Selon l'accord, les forces armées soudanaises ne seront soumises qu'à une "autorité civile" afin d'éviter la politisation, tandis que Hemedti a déclaré que la réforme des institutions militaires et de sécurité "nécessite une modernisation et une mise à jour de la législation".
Pour créer une armée nationale unifiée avec l'intégration d'autres unités paramilitaires, telles que les forces de soutien rapide, un atelier sur la réforme de l'armée et de la sécurité a été organisé il y a un mois et demi, qui sépare également l'armée de la vie politique et des activités économiques, commerciales et d'investissement du pays.
Cependant, les tensions se sont accrues entre les FAR et les forces armées soudanaises après l'atelier en raison des divergences entre les deux dirigeants, ce qui constitue la principale pierre d'achoppement qui n'a pas été signée et qui continue de retarder l'accord final attendu pour achever la transition.
Le principal problème de cette intégration est que les FAR sont un groupe à loyauté tribale - les combattants sont issus de la tribu des Riezigat, originaire du Tchad - et qu'au cours des années de conflit, ils ont amassé de grandes fortunes en s'emparant par la force des mines d'or, la principale ressource du Soudan.

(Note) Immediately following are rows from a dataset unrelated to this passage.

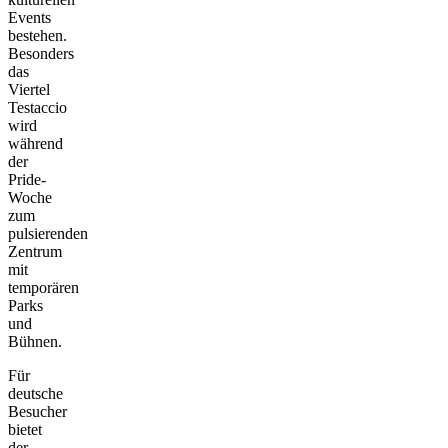
Events
bestehen.
Besonders
das
Viertel
Testaccio
wird
während
der
Pride-
Woche
zum
pulsierenden
Zentrum
mit
temporären
Parks
und
Bühnen.
Für
deutsche
Besucher
bietet
der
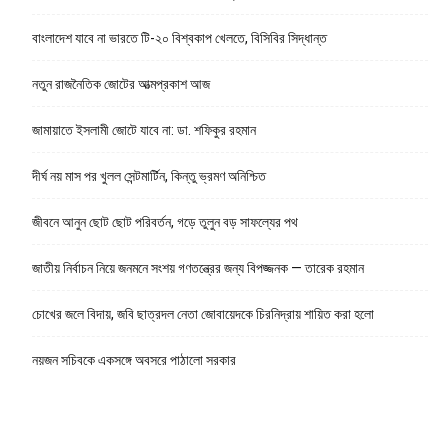
বাংলাদেশ যাবে না ভারতে টি-২০ বিশ্বকাপ খেলতে, বিসিবির সিদ্ধান্ত
নতুন রাজনৈতিক জোটের আত্মপ্রকাশ আজ
জামায়াতে ইসলামী জোটে যাবে না: ডা. শফিকুর রহমান
দীর্ঘ নয় মাস পর খুলল সেন্টমার্টিন, কিন্তু ভ্রমণ অনিশ্চিত
জীবনে আনুন ছোট ছোট পরিবর্তন, গড়ে তুলুন বড় সাফল্যের পথ
জাতীয় নির্বাচন নিয়ে জনমনে সংশয় গণতন্ত্রের জন্য বিপজ্জনক — তারেক রহমান
চোখের জলে বিদায়, জবি ছাত্রদল নেতা জোবায়েদকে চিরনিদ্রায় শায়িত করা হলো
নয়জন সচিবকে একসঙ্গে অবসরে পাঠালো সরকার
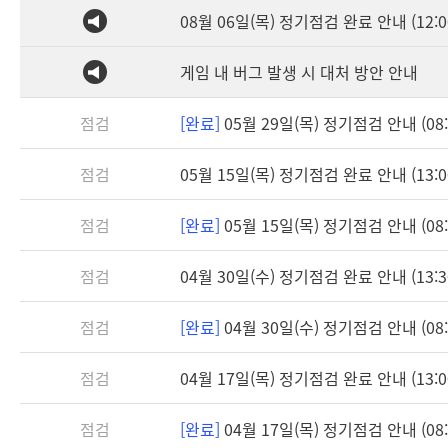
08월 06일(목) 정기점검 완료 안내 (12:0
게임 내 버그 발생 시 대처 방안 안내
점검
[완료]
05월 29일(목) 정기점검 안내 (08:3
점검
05월 15일(목) 정기점검 완료 안내 (13:0
점검
[완료]
05월 15일(목) 정기점검 안내 (08:3
점검
04월 30일(수) 정기점검 완료 안내 (13:3
점검
[완료]
04월 30일(수) 정기점검 안내 (08:3
점검
04월 17일(목) 정기점검 완료 안내 (13:0
점검
[완료]
04월 17일(목) 정기점검 안내 (08:3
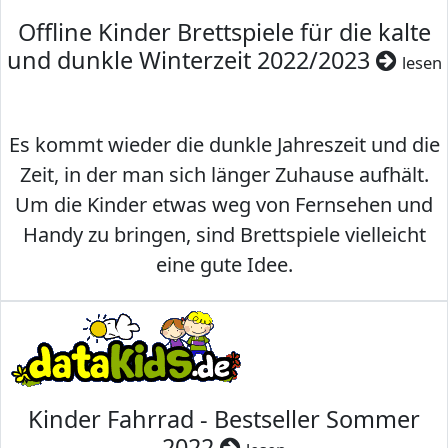
Offline Kinder Brettspiele für die kalte
und dunkle Winterzeit 2022/2023
lesen
Es kommt wieder die dunkle Jahreszeit und die
Zeit, in der man sich länger Zuhause aufhält.
Um die Kinder etwas weg von Fernsehen und
Handy zu bringen, sind Brettspiele vielleicht
eine gute Idee.
Kinder Fahrrad - Bestseller Sommer
2022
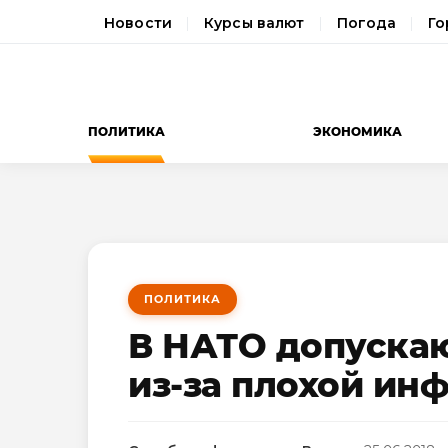
Новости
Курсы валют
Погода
Го
ПОЛИТИКА
ЭКОНОМИКА
ПОЛИТИКА
В НАТО допуска
из-за плохой ин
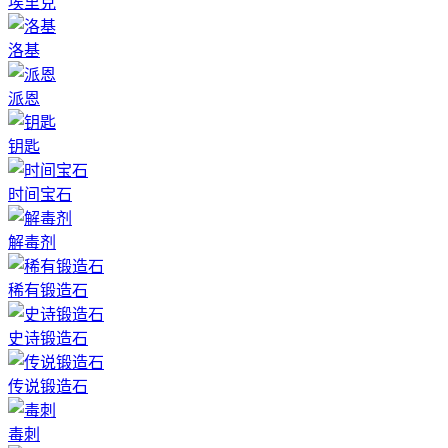
埃里克
洛基
派恩
钥匙
时间宝石
解毒剂
稀有锻造石
史诗锻造石
传说锻造石
毒刺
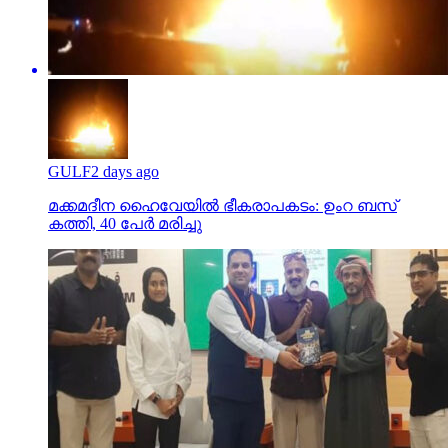
GULF
2 days ago
മക്കമദീന ഹൈവേയില്‍ ഭീകരാപകടം: ഉംറ ബസ്
കത്തി, 40 പേര്‍ മരിച്ചു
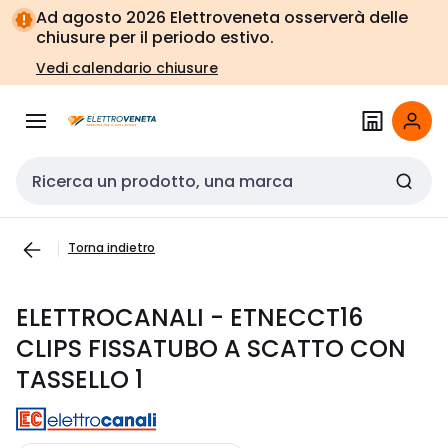
Vai alla
Vai
Ad agosto 2026 Elettroveneta osserverà delle
navigazione
alla
chiusure per il periodo estivo.
pagina
Vedi calendario chiusure
Cerca input
Torna indietro
ELETTROCANALI - ETNECCT16
CLIPS FISSATUBO A SCATTO CON
TASSELLO 1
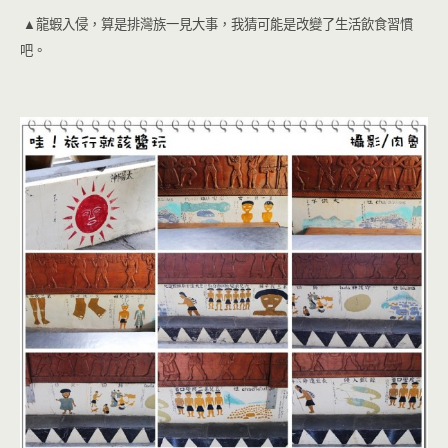
▲龍蝦入侵，算是排灣族一見大事，我猜可能是改變了生活飲食習慣
吧。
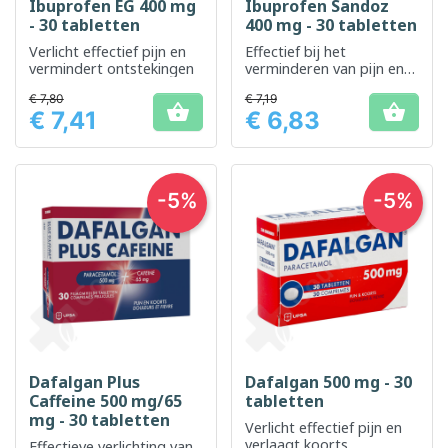
Ibuprofen EG 400 mg
Ibuprofen Sandoz
- 30 tabletten
400 mg - 30 tabletten
Verlicht effectief pijn en
Effectief bij het
vermindert ontstekingen
verminderen van pijn en
het verlichten van
€ 7,80
€ 7,19
ontstekingen


€ 7,41
€ 6,83
Prijs
Prijs
-5%
-5%
Dafalgan Plus
Dafalgan 500 mg - 30
Caffeine 500 mg/65
tabletten
mg - 30 tabletten
Verlicht effectief pijn en
verlaagt koorts
Effectieve verlichting van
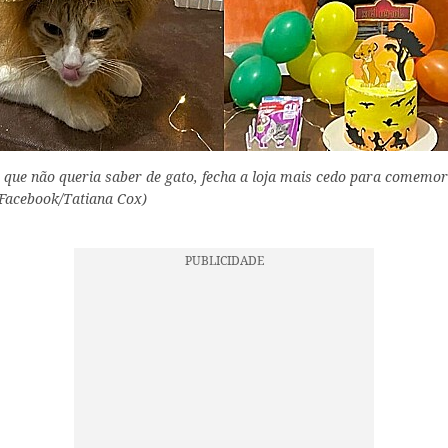
 que não queria saber de gato, fecha a loja mais cedo para comemor
: Facebook/Tatiana Cox)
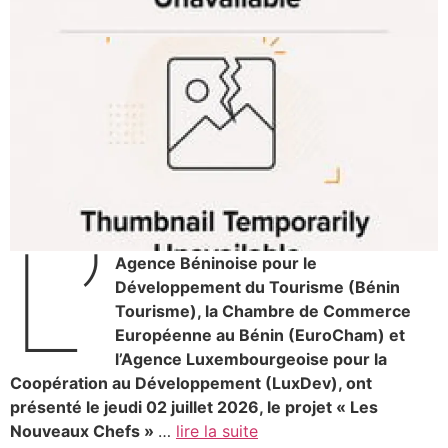
L’
Agence Béninoise pour le
Développement du Tourisme (Bénin
Tourisme), la Chambre de Commerce
Européenne au Bénin (EuroCham) et
l’Agence Luxembourgeoise pour la
Coopération au Développement (LuxDev), ont
présenté le jeudi 02 juillet 2026, le projet « Les
Nouveaux Chefs »
…
lire la suite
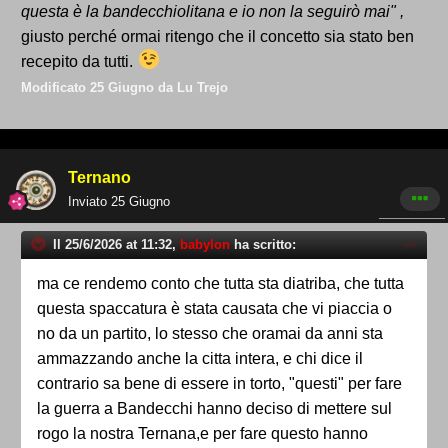
questa è la bandecchiolitana e io non la seguirò mai" ,
giusto perché ormai ritengo che il concetto sia stato ben
recepito da tutti.
Modificato
25 Giugno
da Lu Trejo
Ternano
Inviato
25 Giugno
Il 25/6/2026 at 11:32,
babylon
ha scritto:
ma ce rendemo conto che tutta sta diatriba, che tutta
questa spaccatura è stata causata che vi piaccia o
no da un partito, lo stesso che oramai da anni sta
ammazzando anche la citta intera, e chi dice il
contrario sa bene di essere in torto, "questi" per fare
la guerra a Bandecchi hanno deciso di mettere sul
rogo la nostra Ternana,e per fare questo hanno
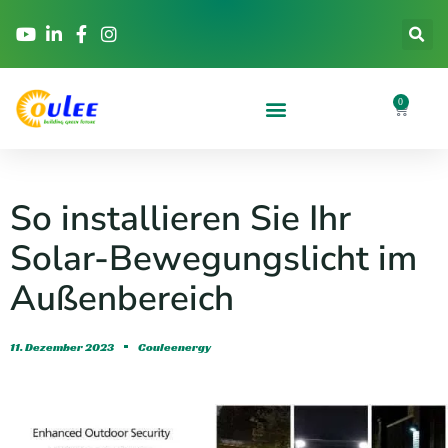
0
So installieren Sie Ihr
Solar-Bewegungslicht im
Außenbereich
11. Dezember 2023
Couleenergy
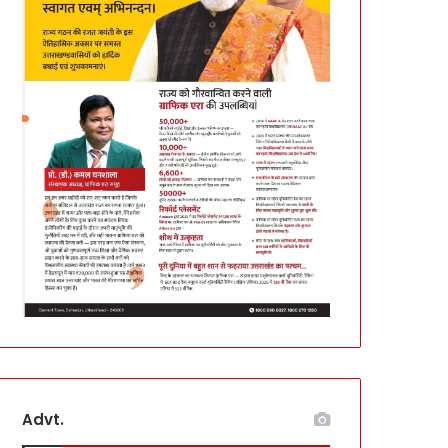
Advt.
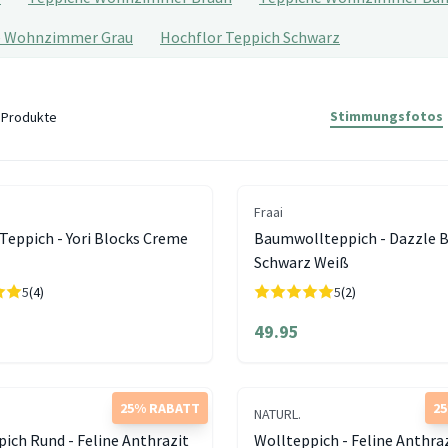
e Wohnzimmer Grau
Hochflor Teppich Schwarz
Stimmungsfotos
Produkte
Fraai
Teppich - Yori Blocks Creme
Baumwollteppich - Dazzle 
Schwarz Weiß
5
(4)
5
(2)
49.95
25% RABATT
2
NATURL.
ich Rund - Feline Anthrazit
Wollteppich - Feline Anthra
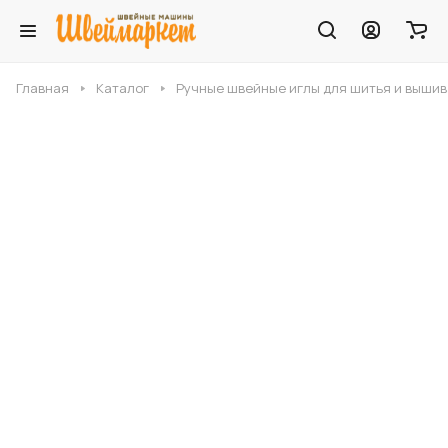
Главная
Каталог
Ручные швейные иглы для шитья и выши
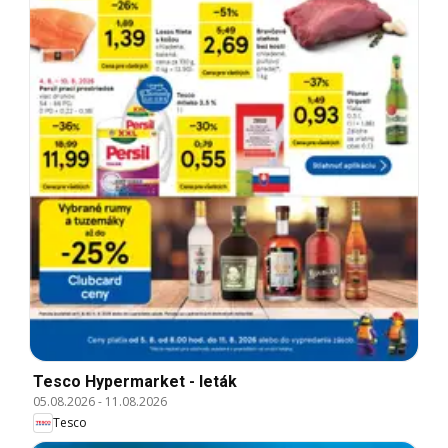
Tesco Hypermarket - leták
05.08.2026
-
11.08.2026
Tesco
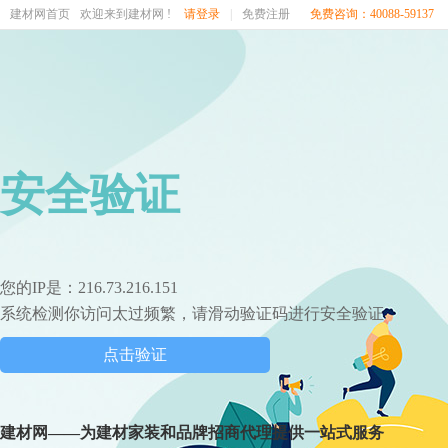
建材网首页
欢迎来到建材网 !
请登录
|
免费注册
免费咨询：40088-59137
安全验证
您的IP是：216.73.216.151
系统检测你访问太过频繁，请滑动验证码进行安全验证
点击验证
建材网——为建材家装和品牌招商代理提供一站式服务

Terrified passengers taking cover in the airport as #Sudan’s army and the paramilitary Rapid Support Forces (RSF) fight each other for control of sites in the capital #Khartoum . The conflict follows days of tension between the army and the powerful RSF. pic.twitter.com/ldZkEDlf0o
— Donatella Rovera (@DRovera) April 15, 2023
La rupture entre l'armée soudanaise et les FAR remonte à 2019, lorsque ces dernières ont été accusées d'être le bras visible de la répression qui a tué des centaines de manifestants qui campaient devant le quartier général de l'armée lors des protestations qui ont conduit à la chute d'Al Bashir.
La plateforme d'opposition Forces pour la liberté et le changement a alors appelé à sa dissolution et a rappelé que ce groupe a commis des crimes contre l'humanité au Darfour.
C'est alors que Hemedti a affirmé que l'expulsion de ce sit-in "était un piège et que la cible était les FAR", qui, selon le chef de ce groupe armé, ont été victimes d'officiers de différents grades, bien qu'il n'ait pas formellement accusé l'armée.
L'ensemble de ces situations empêche l'intégration effective des FAR dans l'armée nationale soudanaise, malgré les tentatives et les engagements annoncés tant par Al Burhan que par Hemedti.